Front Mission Evolved review

Japanese publishers have been singing the “I Wan’na Be Like You (The Monkey Song)” song from The Jungle Book for the past few years and it’s no longer flattering. Instead of borrowing elements and making them their own, the publishers have opted to assimilate and attempt to hide within the Western crowd. Herein lies the problem with Front Mission Evolved: It wants to be so much more than it has been in the past and ends up stalling at the starting line.

As somewhat of an experiment, Front Mission has left its tactical-RPG roots and, instead, Double Helix Games opted to take it down the route of an arcade third-person shooter, which is flawed in almost every area that doesn’t involve the 5-6 minute opening cinematic.

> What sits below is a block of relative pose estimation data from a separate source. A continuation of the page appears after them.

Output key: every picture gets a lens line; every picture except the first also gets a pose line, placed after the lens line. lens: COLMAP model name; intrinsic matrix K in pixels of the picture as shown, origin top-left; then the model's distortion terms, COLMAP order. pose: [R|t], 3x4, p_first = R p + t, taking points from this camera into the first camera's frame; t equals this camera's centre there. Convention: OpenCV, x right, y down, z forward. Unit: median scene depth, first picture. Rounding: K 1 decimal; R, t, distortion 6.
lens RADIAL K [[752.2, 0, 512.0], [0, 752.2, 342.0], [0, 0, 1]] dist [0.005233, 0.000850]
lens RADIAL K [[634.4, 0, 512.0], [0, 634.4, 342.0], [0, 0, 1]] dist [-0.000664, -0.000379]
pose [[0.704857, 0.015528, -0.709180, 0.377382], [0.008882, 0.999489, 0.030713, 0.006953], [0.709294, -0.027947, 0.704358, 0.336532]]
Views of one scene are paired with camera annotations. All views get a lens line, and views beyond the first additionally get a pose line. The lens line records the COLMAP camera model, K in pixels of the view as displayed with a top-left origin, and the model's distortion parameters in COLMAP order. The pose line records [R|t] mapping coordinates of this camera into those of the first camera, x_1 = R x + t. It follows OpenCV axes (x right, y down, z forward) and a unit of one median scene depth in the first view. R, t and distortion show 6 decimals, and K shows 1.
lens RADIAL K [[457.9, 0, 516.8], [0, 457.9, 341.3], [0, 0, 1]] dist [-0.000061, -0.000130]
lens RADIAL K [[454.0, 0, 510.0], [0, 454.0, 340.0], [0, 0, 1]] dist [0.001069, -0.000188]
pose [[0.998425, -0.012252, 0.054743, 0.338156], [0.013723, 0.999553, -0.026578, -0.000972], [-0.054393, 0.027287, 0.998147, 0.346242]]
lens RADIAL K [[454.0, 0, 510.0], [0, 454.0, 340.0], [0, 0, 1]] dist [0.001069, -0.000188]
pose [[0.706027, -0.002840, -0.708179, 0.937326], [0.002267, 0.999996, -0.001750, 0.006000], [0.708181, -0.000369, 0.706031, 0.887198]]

Let’s go ahead and tackle the few elements that stand out above the piles upon piles of garbage that litter Front Mission Evolved. If cardboard medals were handed out to development teams for at least attempting something different, then Double Helix deserves one since it’s refreshing to see a break away from the strategic roots of Front Mission, even if it’s terrible in the long run. So there: Double Helix, rejoice as you have a paper title that doesn’t mean much outside of its “thanks for trying” mantra.

Now, the main problem that plagued Front Mission Evolved was its over the top and ridiculous storytelling that was only outdone by its one-note characters. If the team was attempting to provide the video game equivalent of a shoddy Saturday morning cartoon, then mission accomplished. The dialogue and voice acting are among the worst I have experienced in 2010. What’s even worse is how every boss through the first half escapes with an “I’ll get you, my pretty, and your little dog, too!” speech. It’s cliche. It’s monotonous. It’s downright embarrassing!

Beyond the stereotypical storyline of a world power desperate for control, Front Mission Evolved involves standard controls, tedious gameplay, unwelcoming multiplayer, and ugly visuals.

The standard controls are at least a facet that players can work with. The mechs are light on their feet — or should I call them joints? — and have the ability to speed around maps with a boost or hover with a jet pack. Generally, the mechs are the highlight of the title, although Double Helix thought it was important to include combat from the perspective of a human, which serves to be the worst combat within the game. Both the mechs and human portions control differently, as they should, but switching from one to the other is often foreign and raises the question: Whose bright idea was it to include foot combat?

The trite gameplay is one of amazement. It’s obvious that the concept behind Front Mission Evolved had potential, but the illusion of quality dissipates in a very short time. The skating ability (boost function) does aid in running through the levels at high speeds and potentially skipping the repetitive firefights, but it’s not enough to overlook the straightforward customization options that are limited based by the weight and power of the mech. If one wants to advance through Front MIssion Evolved in record time, I suggest skating through the levels and, if stopped for combat, use the melee weapon to dispose of the pesky enemies.

Competitive multiplayer is definitely not the strong suit of Front Mission Evolved. It features the typical deathmatch and capture the flag modes, so don’t enter hoping for innovation. Instead, expect the bare minimum as Double Helix hardly went to any lengths to keep players wrapped up beyond the single-player experience.

One look at the game in motion and it’s painfully obvious that Front Mission Evolved couldn’t be more outdated if it tried. The textures are atrocious and loading screens will test the patience of the most stalwart gamers. It ultimately asks: “How long are you willing wade through the garbage to hopefully stumble upon a gem?” The answer to the question doesn’t matter since it serves as a ploy. The truth of the matter is that there’s not a single redeeming factor to Front Mission Evolved.